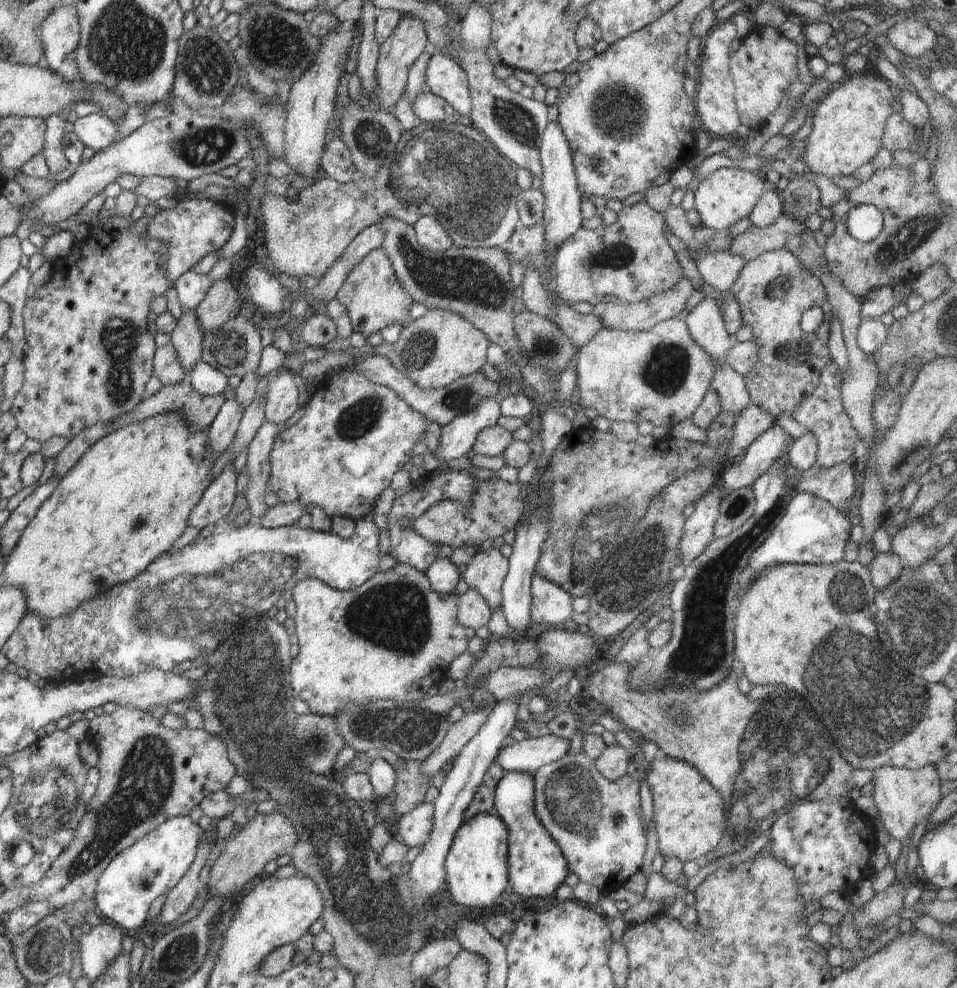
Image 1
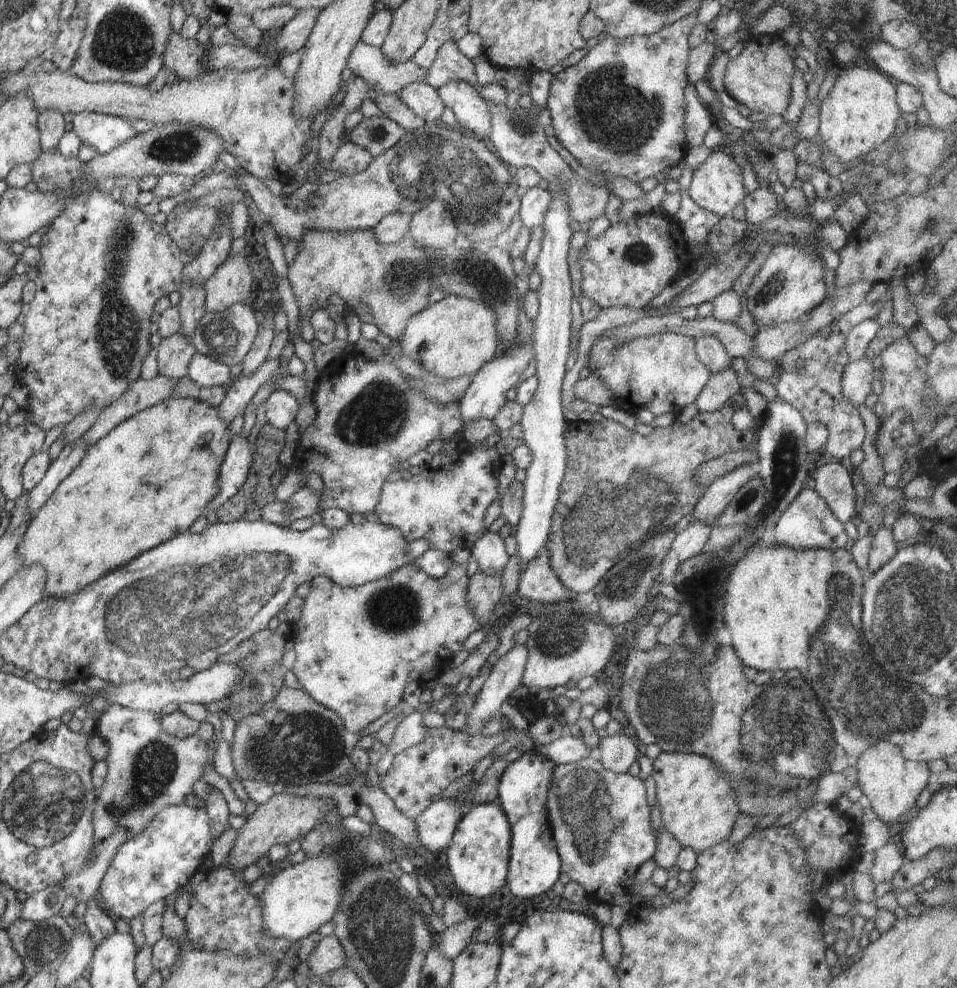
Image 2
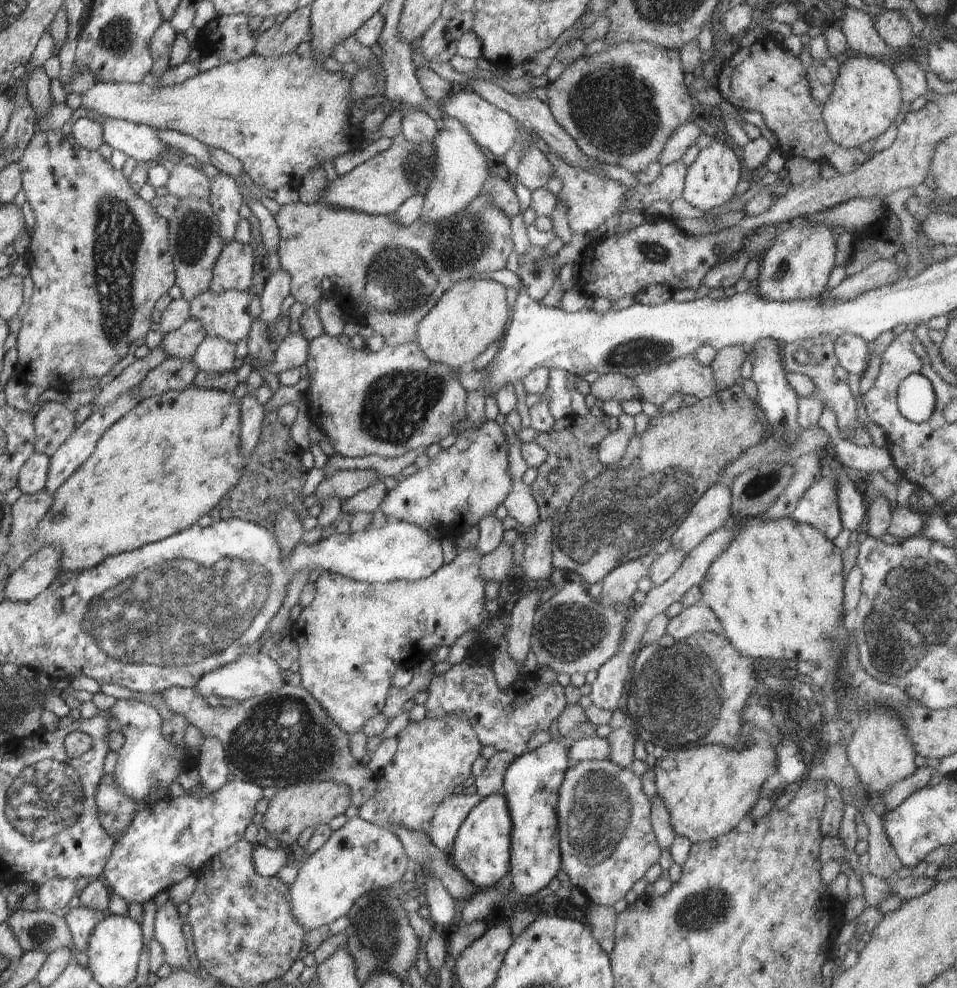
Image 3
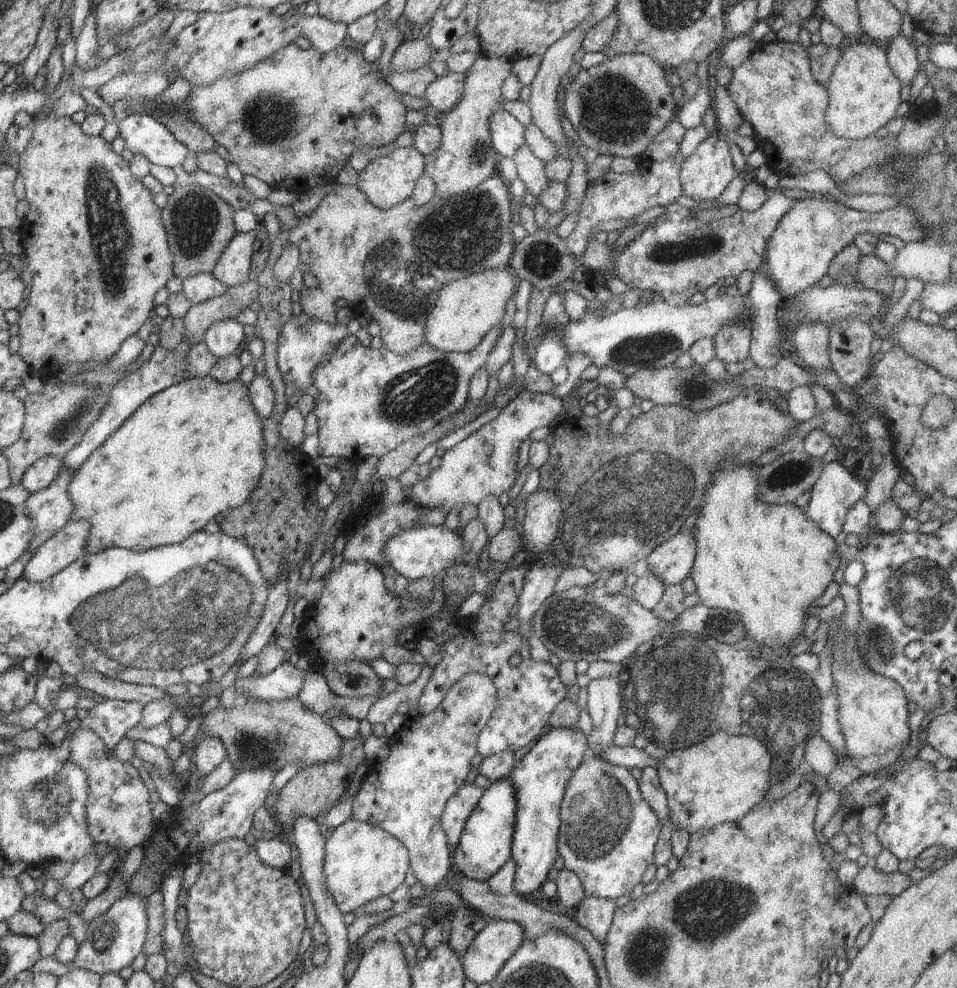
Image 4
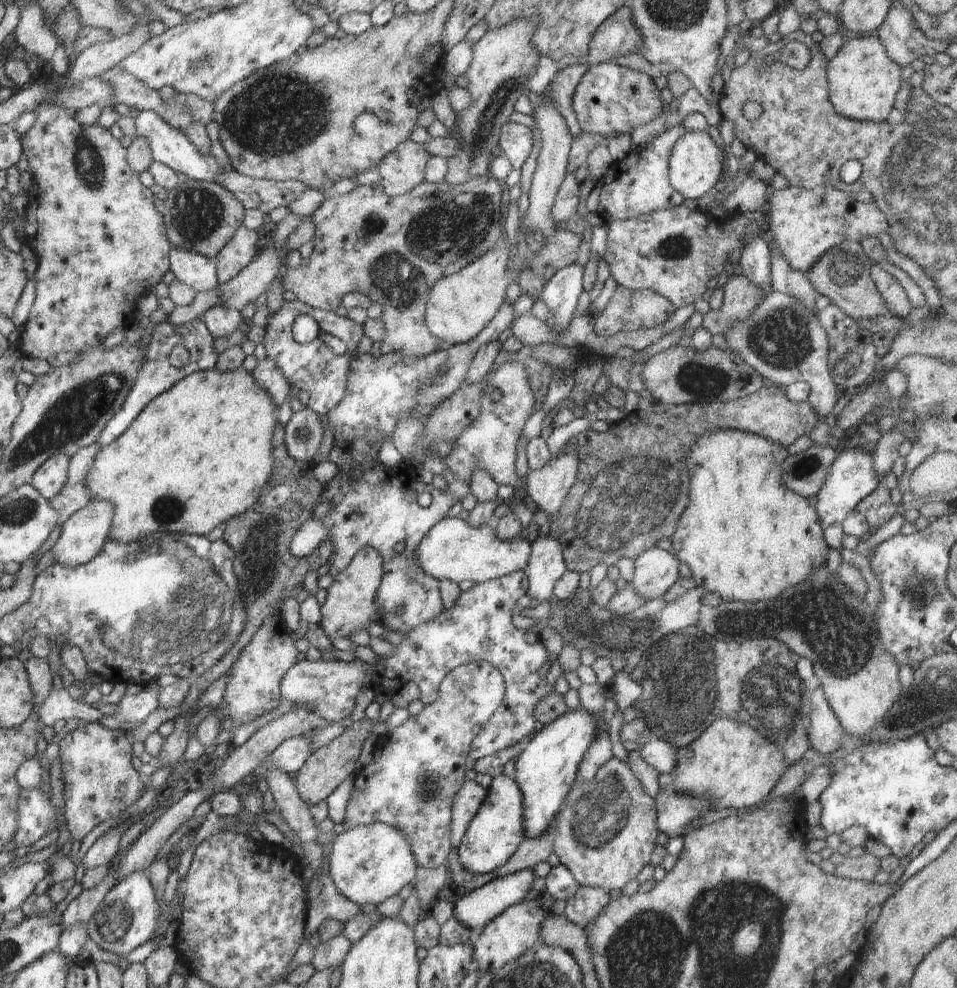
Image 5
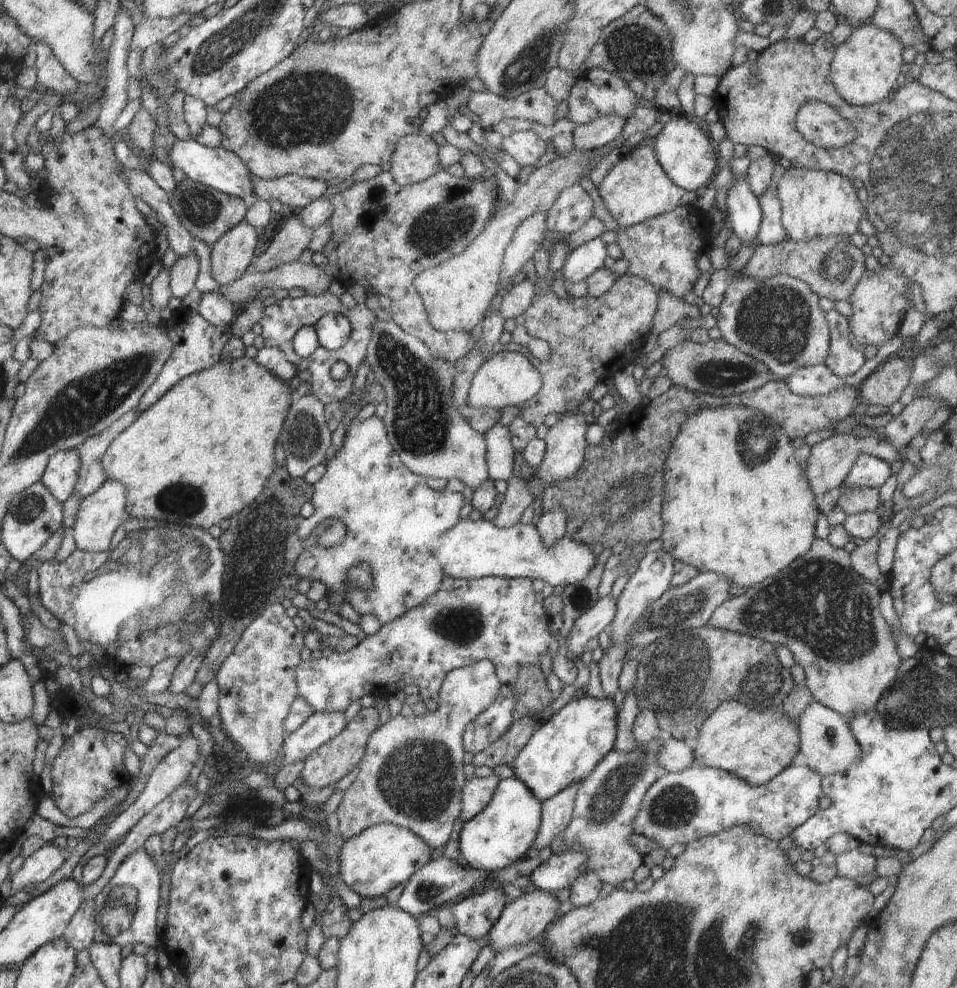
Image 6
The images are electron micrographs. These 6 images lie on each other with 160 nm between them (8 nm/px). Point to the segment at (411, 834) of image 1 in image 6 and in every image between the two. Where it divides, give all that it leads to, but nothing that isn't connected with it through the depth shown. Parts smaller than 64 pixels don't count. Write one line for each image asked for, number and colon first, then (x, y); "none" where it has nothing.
2: (436, 826)
3: (449, 815)
4: (459, 806)
5: (470, 796)
6: (477, 793)

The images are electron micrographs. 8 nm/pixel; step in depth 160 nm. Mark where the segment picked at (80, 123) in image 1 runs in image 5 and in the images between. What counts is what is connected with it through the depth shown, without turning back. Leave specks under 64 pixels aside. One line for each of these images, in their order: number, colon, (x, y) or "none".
2: (106, 133)
3: (140, 142)
4: (143, 134)
5: (170, 146)

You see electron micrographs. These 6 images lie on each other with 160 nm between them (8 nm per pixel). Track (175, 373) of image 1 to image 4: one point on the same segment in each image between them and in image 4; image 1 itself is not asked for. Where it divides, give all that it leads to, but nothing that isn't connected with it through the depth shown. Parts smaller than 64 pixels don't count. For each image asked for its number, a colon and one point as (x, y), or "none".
2: (174, 353)
3: (183, 343)
4: (201, 316)

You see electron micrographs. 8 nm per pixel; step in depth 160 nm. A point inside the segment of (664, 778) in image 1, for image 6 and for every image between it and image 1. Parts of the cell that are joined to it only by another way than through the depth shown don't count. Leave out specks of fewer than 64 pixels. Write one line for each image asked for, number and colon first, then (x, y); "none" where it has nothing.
2: (699, 807)
3: (712, 789)
4: (720, 779)
5: (733, 765)
6: (756, 745)

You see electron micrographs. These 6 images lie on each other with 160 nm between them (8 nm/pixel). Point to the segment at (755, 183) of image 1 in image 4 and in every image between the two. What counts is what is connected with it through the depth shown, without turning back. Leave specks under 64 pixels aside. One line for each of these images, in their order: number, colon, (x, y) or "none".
2: (717, 185)
3: (711, 181)
4: (705, 175)

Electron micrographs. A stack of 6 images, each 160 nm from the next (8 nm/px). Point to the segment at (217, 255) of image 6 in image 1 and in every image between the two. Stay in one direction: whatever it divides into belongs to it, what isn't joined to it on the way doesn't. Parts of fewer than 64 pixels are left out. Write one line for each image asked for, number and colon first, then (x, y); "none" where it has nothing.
1: (222, 302)
2: (232, 282)
3: (233, 270)
4: (232, 268)
5: (240, 250)

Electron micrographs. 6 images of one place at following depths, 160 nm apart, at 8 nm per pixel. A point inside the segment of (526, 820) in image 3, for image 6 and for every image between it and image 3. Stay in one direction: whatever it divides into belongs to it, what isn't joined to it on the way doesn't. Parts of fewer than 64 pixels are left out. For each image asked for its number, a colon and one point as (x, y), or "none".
4: (540, 778)
5: (545, 770)
6: (564, 749)

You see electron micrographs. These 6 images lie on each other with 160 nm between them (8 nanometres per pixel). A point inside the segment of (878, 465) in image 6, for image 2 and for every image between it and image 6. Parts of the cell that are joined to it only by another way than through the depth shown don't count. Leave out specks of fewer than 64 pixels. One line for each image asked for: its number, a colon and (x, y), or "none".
2: (808, 523)
3: (818, 509)
4: (837, 489)
5: (852, 477)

++++

**Exercise goal**
Return the lines from the line containing "them (8 nm/pixel)." to the end of the entries above, exactly as they appear and with no other output.

**Solution**
You see electron micrographs. These 6 images lie on each other with 160 nm between them (8 nm/pixel). Point to the segment at (755, 183) of image 1 in image 4 and in every image between the two. What counts is what is connected with it through the depth shown, without turning back. Leave specks under 64 pixels aside. One line for each of these images, in their order: number, colon, (x, y) or "none".
2: (717, 185)
3: (711, 181)
4: (705, 175)

Electron micrographs. A stack of 6 images, each 160 nm from the next (8 nm/px). Point to the segment at (217, 255) of image 6 in image 1 and in every image between the two. Stay in one direction: whatever it divides into belongs to it, what isn't joined to it on the way doesn't. Parts of fewer than 64 pixels are left out. Write one line for each image asked for, number and colon first, then (x, y); "none" where it has nothing.
1: (222, 302)
2: (232, 282)
3: (233, 270)
4: (232, 268)
5: (240, 250)

Electron micrographs. 6 images of one place at following depths, 160 nm apart, at 8 nm per pixel. A point inside the segment of (526, 820) in image 3, for image 6 and for every image between it and image 3. Stay in one direction: whatever it divides into belongs to it, what isn't joined to it on the way doesn't. Parts of fewer than 64 pixels are left out. For each image asked for its number, a colon and one point as (x, y), or "none".
4: (540, 778)
5: (545, 770)
6: (564, 749)

You see electron micrographs. These 6 images lie on each other with 160 nm between them (8 nanometres per pixel). A point inside the segment of (878, 465) in image 6, for image 2 and for every image between it and image 6. Parts of the cell that are joined to it only by another way than through the depth shown don't count. Leave out specks of fewer than 64 pixels. One line for each image asked for: its number, a colon and (x, y), or "none".
2: (808, 523)
3: (818, 509)
4: (837, 489)
5: (852, 477)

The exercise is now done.